6) Oferecer diferentes formas 
de aprendizagem
Para Perrenoud, toda situação didática proposta ou imposta de maneira uniforme a todos os alunos será fatalmente inadequada para um grupo deles. Por essa razão, o fato de oferecer uma grande variedade de atividades permite ao professor atingir um número maior de alunos.

Enfim, nos resta saber como a pedagogia diferenciada se concretiza na prática. Para a inglesa Tomlinson, não existe uma fórmula única para a prática da pedagogia diferenciada, já que, segundo ela, diferenciar é simplesmente responder às necessidades dos alunos. Ou seja, o professor adapta e modifica o currículo, os métodos, os recursos, as atividades e as produções dos alunos, considerando as diferenças entre eles. A partir desses princípios, a autora aponta quatro aspectos que o professor pode diferenciar em sala de aula: conteúdo, processo, produção e ambiente de aprendizagem.

Os conteúdos representam o que os alunos devem aprender e compreender, sempre ­levando em consideração as características de cada um. Muitas vezes, é preciso adaptar os conteúdos com o intuito de deixá-los menos complexos e mais significativos para a aprendizagem de todos.

Já o processo é definido pelo conjunto e a diversidade de atividades que permitem ao aluno se apropriar dos conteúdos e compreendê-los em profundidade. As produções ­referem-se ao meio pelo qual os alunos podem demonstrar e reforçar sua aprendizagem.

Por fim, Tomlinson enfatiza a necessidade de criar um ambiente de aprendizagem onde o professor promove a aceitação dos outros, a cooperação e o apoio mútuo entre os alunos. A relação professor-aluno também deve ser levada em consideração, já que um professor afetivo e compreensivo age como mola propulsora do desenvolvimento intelectual de seus alunos. Além disso, o professor deve considerar o ambiente físico e promover mudanças no local para facilitar o processo de aprendizagem.

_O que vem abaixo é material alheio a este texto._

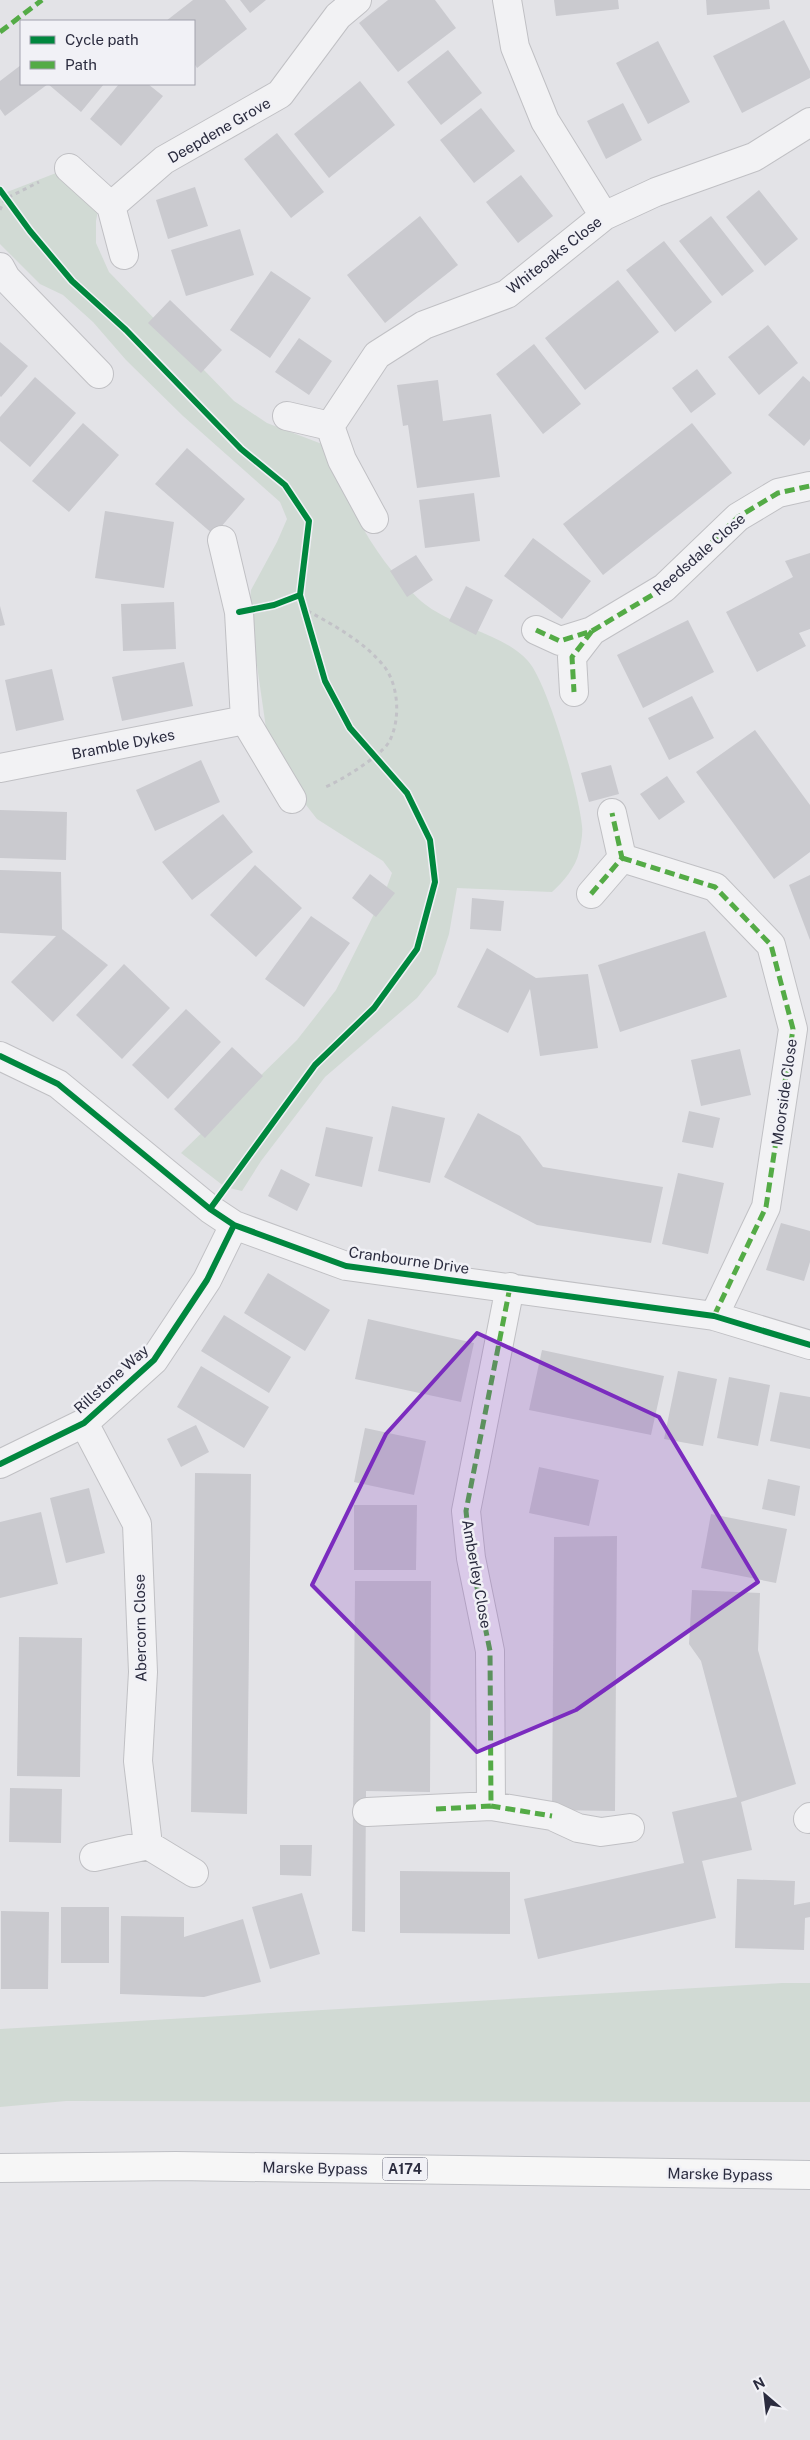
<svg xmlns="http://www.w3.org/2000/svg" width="810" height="2440" viewBox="0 0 810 2440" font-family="'Public Sans',sans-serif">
  <rect width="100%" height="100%" fill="#e3e3e7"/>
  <path fill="#d1dad4" d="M69,168L99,204L96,221V243L109,272L234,401L267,423L322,444C345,494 368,550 409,589C416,597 426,606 435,611C464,629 504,635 528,661C548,683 579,793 582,826C583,833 581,844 579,852C576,867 563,882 552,892L457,888L449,934L436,974L417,998L325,1077L261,1161L242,1191L225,1187L181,1153L297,1040L336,990L385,892L392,873L383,861L317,819L299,796L266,728L249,610L251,590L277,542L287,519L280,502L183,416L126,360L93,322L63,295L40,284L0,244V196L2,194Z
    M782,1983H810V2102L66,2101L0,2107V2029Z"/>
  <path fill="#cacacf" d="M193,0H225L247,29L197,68L194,63V21H166Z
    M240,0H266L250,13Z
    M388,0H435L456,28L398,72L359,23Z
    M554,0H618L619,9L556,16Z
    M706,0H769L770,9L707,15Z
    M784,20L810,71V78L742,113L713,56Z
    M658,41L690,102L648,124L616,63Z
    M448,50L482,93L441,125L407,82Z
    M21,65V84H104L81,112L48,84L5,116L0,109V81Z
    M360,81L395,125L329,178L294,134Z
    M119,84H148L163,96L121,146L90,119Z
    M623,103L642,140L606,159L587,121Z
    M481,108L515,151L474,183L440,140Z
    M277,133L324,192L291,218L244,159Z
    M521,175L553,216L518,243L486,202Z
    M195,187L208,226L168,239L156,200Z
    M759,190L798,239L765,266L726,217Z
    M420,216L458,265L385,323L347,275Z
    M711,216L754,271L722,296L679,241Z
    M240,229L254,275L186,296L171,250Z
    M664,241L712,302L675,332L626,270Z
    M271,271L311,298L270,358L230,330Z
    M618,280L659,332L585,390L545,338Z
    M170,300L222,350L201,373L148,323Z
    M768,325L798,363L759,395L728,357Z
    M299,338L332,361L309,395L275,372Z
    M0,342L28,366L1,397L0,396Z
    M534,344L581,404L543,434L496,374Z
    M697,369L716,394L691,413L672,388Z
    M803,376L810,382V439L804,446L768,415Z
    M35,377L76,413L30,467L0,441V417Z
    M438,380L443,421L491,414L500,477L417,488L408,425L403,426L397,385Z
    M83,423L119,455L69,512L32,481Z
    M692,423L732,473L603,575L563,524Z
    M187,448L245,499L214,535L155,484Z
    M474,493L480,541L425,548L419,500Z
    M105,511L174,522L164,588L95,578Z
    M533,538L591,581L562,619L504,576Z
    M810,553V629L799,633L806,646L757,672L726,612L793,577L785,561Z
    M416,555L433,580L407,597L390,571Z
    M466,586L493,600L476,635L449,621Z
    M174,602L176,649L123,651L121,604Z
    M0,606L5,625L0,626Z
    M688,620L714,672L643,708L617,655Z
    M184,662L193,706L122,721L112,677Z
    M52,669L64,720L16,731L5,680Z
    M692,696L714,738L669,760L648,718Z
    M755,730L810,805V852L774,879L696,772Z
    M201,760L220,802L155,831L136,790Z
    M611,765L619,794L589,802L581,773Z
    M667,776L685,802L659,820L640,794Z
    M0,810L67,812L66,860L0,858Z
    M223,814L253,852L192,900L162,862Z
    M255,865L302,908L256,957L210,915Z
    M0,870L61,872L62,929L108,965L53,1022L11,982L56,936L0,933Z
    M370,874L395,893L376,917L352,898Z
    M810,875V940L789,885Z
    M472,898L504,901L501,931L470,929Z
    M311,916L350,943L304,1007L265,979Z
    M705,931L727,997L620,1032L598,965Z
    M487,948L536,978L588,974L598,1048L540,1056L530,989L508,1033L457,1007Z
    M124,964L170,1008L122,1059L76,1015Z
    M186,1009L221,1042L168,1099L132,1065Z
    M232,1047L263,1076L205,1138L174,1109Z
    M740,1049L751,1095L701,1106L691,1060Z
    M392,1106L445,1118L430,1183L378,1171Z
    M689,1111L720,1118L713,1148L682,1142Z
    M478,1113L520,1136L543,1167L663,1187L651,1243L537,1225L444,1177Z
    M326,1127L373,1137L362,1187L315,1176Z
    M281,1169L310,1184L297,1211L268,1196Z
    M678,1173L724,1183L708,1254L662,1244Z
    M781,1223L810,1231V1262L804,1281L766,1270Z
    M268,1273L330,1310L305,1351L244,1313Z
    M224,1315L291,1357L269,1393L201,1351Z
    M368,1319L474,1343L461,1402L355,1379Z
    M542,1350L664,1376L651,1435L529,1410Z
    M201,1366L269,1407L244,1448L177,1407Z
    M678,1371L717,1379L703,1446L664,1439Z
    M729,1377L770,1385L758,1446L717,1438Z
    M780,1392L810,1397V1449L770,1441Z
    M196,1425L209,1452L181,1467L167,1439Z
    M365,1428L426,1441L414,1495L354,1482Z
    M539,1467L599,1480L589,1526L529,1513Z
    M195,1473L251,1474L247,1814L191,1812Z
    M768,1479L800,1486L795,1516L762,1509Z
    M89,1488L105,1553L66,1563L50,1498Z
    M354,1505H417L416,1570H354Z
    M41,1512L58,1584L0,1598V1522Z
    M711,1514L787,1529L776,1583L701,1568Z
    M617,1536L615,1811L552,1810L554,1537Z
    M355,1581H431L430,1792L366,1791L365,1932L352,1931Z
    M692,1590L760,1593L758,1650L796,1784L741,1802L752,1850L702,1861L716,1918L538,1959L524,1899L684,1863L672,1812L737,1797L701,1661L689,1644Z
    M19,1637L82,1638L80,1777L17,1776Z
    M10,1788L62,1789L61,1843L9,1842Z
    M280,1845H312L311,1876L280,1875Z
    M400,1871L510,1872V1934L400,1933Z
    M737,1879L795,1881L794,1905L810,1902V1917L805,1918L804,1950L735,1948Z
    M302,1893L320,1954L270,1969L252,1907Z
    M61,1907H109V1963H61Z
    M1,1911L49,1912L48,1989H1Z
    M121,1916L184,1917V1937L243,1919L261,1982L204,1997L120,1994Z"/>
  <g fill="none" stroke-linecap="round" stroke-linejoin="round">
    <defs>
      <path id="minor" d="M507,0L515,47L545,121L604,216
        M69,168L111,206
        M124,255L111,206L164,160L280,94L338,16L357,0
        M0,267L6,278L99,374
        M287,416L330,426
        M374,519L342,460L330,426L377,355L424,325L507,294L604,216L656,192L754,157L810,122
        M222,540L239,612L245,720
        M536,630L560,641L592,631L572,657L574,692
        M592,631L664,588L738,517L778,493L810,486
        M0,768L245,720L292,799
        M622,858L715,887L771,945L793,1029L766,1207L714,1316
        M591,894L622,858L612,813
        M0,1056L58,1084L210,1209L234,1225L346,1266L714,1316L810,1345
        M510,1287L466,1511L471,1558L490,1651L491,1806L552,1816L578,1828L601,1832L630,1828
        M84,1423L137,1524L143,1672L138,1761L148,1845L194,1873
        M0,1464L84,1423L154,1360L207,1280L234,1225
        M367,1812L491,1806
        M808,1819L810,1817
        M94,1857L148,1845"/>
      <path id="major" d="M0,2168L176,2166L810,2175"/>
    </defs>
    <use href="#minor" stroke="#c0c0c4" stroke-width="30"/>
    <use href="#major" stroke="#bfc0c5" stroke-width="30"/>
    <path stroke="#c2c2c7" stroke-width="3" stroke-dasharray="4 4" stroke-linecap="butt" d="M0,210L5,199L39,182
      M302,605L308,611C335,626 363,641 383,665C399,684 401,720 389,742C381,756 339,782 323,788"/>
    <use href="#minor" stroke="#f2f2f4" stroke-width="28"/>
    <use href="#major" stroke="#f6f6f6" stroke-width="28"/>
    <path stroke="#54ab46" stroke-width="5" stroke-dasharray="10 5" stroke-linecap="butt" d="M0,32L42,0
      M536,630L560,641L592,631L572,657L574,692
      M592,631L664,588L738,517L778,493L810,486
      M622,858L715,887L771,945L793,1029L766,1207L714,1316
      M591,894L622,858L612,813
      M510,1287L466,1511L471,1558L490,1651L491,1806L552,1816
      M436,1809L491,1806"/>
    <defs>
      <path id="cycleway" d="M0,190L30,231L72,281L126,330L241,449L285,485L309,521L300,595L325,681L350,728L407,793L430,840L435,882L417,949L374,1008L315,1065L210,1209
        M239,612L274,605L300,595
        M0,1056L58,1084L210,1209L234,1225L346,1266L714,1316L810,1345
        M0,1464L84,1423L154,1360L207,1280L234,1225"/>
    </defs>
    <use href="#cycleway" stroke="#f1f1f6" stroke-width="9"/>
    <use href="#cycleway" stroke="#00873e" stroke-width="6"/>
  </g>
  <path fill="#7b2cbf" fill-opacity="0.2" stroke="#7b2cbf" stroke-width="4" stroke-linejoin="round" d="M477,1333L659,1417L758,1582L576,1710L477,1752L312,1585L386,1434Z"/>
  <g text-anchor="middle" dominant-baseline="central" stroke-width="5" stroke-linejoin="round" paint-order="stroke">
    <rect fill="#f1f1f6" stroke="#666776" stroke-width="1" x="382.5" y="2157.5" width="45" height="23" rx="4"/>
    <g font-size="14" font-weight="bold" fill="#2b2c3f">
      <text x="405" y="2169">A174</text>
    </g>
    <g font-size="15" fill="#2b2c3f" stroke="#f1f1f6">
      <text transform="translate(219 130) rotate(-30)">Deepdene Grove</text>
      <text transform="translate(554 255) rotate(-38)">Whiteoaks Close</text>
      <text transform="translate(699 554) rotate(-41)">Reedsdale Close</text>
      <text transform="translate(123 744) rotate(-11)">Bramble Dykes</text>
      <text transform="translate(784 1092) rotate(-82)">Moorside Close</text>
      <text transform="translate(409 1260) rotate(8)">Cranbourne Drive</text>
      <text transform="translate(111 1379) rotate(-42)">Rillstone Way</text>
      <text transform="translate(477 1574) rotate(80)">Amberley Close</text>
      <text transform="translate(140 1628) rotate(-91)">Abercorn Close</text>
      <text transform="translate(315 2168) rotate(1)">Marske Bypass</text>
      <text transform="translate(720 2174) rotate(1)">Marske Bypass</text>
    </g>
  </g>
  <rect x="20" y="20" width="175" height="65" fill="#f1f1f6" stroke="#a2a2ad"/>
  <rect x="30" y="36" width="25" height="8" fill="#00873e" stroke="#a2a2ad"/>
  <text x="65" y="45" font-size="15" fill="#2b2c3f">Cycle path</text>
  <rect x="30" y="61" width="25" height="8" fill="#54ab46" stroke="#a2a2ad"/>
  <text x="65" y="70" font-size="15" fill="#2b2c3f">Path</text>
  <g transform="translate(765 2395) rotate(332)" stroke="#f1f1f6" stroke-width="4" paint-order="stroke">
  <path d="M0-4L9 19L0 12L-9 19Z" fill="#2b2c3f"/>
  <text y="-8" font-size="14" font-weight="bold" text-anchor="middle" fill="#2b2c3f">N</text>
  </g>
</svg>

Evidentemente, diferenciar a pedagogia não é tarefa fácil, já que tal empreitada exige um conhecimento mais amplo das diferentes abordagens pedagógicas, de mais tempo de preparação e de flexibilidade por parte do professor, para que o mesmo seja capaz de compreender e administrar as diferenças dos seus alunos. Porém, “se o objetivo é dar a todos chances de aprender, quaisquer que sejam sua origem social e seus recursos culturais, então uma pedagogia diferenciada é uma pedagogia racional” e, por essa razão, deve ser uma prática utilizada em toda sala de aula. Afinal, “diferenciar é lutar para que as desigualdades diante da escola se atenuem e, simultaneamente, para que o nível de ensino se eleve”.